HOW TO COMPLETE THIS TASK
Please copy out the text of every record below line for line, leaving the pictures out of your answer.
============================================================
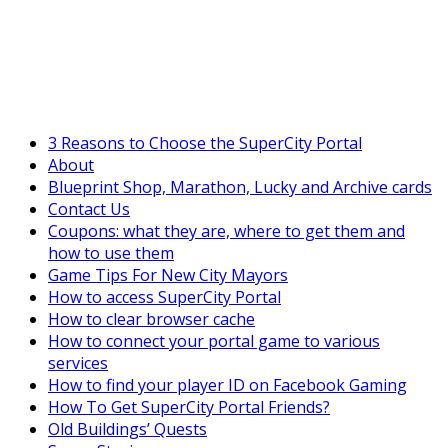
SuperCityGameTips
The Fortune's Wheel is here!
3 Reasons to Choose the SuperCity Portal
About
Blueprint Shop, Marathon, Lucky and Archive cards
Contact Us
Coupons: what they are, where to get them and
how to use them
Game Tips For New City Mayors
How to access SuperCity Portal
How to clear browser cache
How to connect your portal game to various
services
How to find your player ID on Facebook Gaming
How To Get SuperCity Portal Friends?
Old Buildings’ Quests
============================================================
TASK RESPONSE
SuperCityGameTips
The Fortune's Wheel is here!
3 Reasons to Choose the SuperCity Portal
About
Blueprint Shop, Marathon, Lucky and Archive cards
Contact Us
Coupons: what they are, where to get them and
how to use them
Game Tips For New City Mayors
How to access SuperCity Portal
How to clear browser cache
How to connect your portal game to various
services
How to find your player ID on Facebook Gaming
How To Get SuperCity Portal Friends?
Old Buildings’ Quests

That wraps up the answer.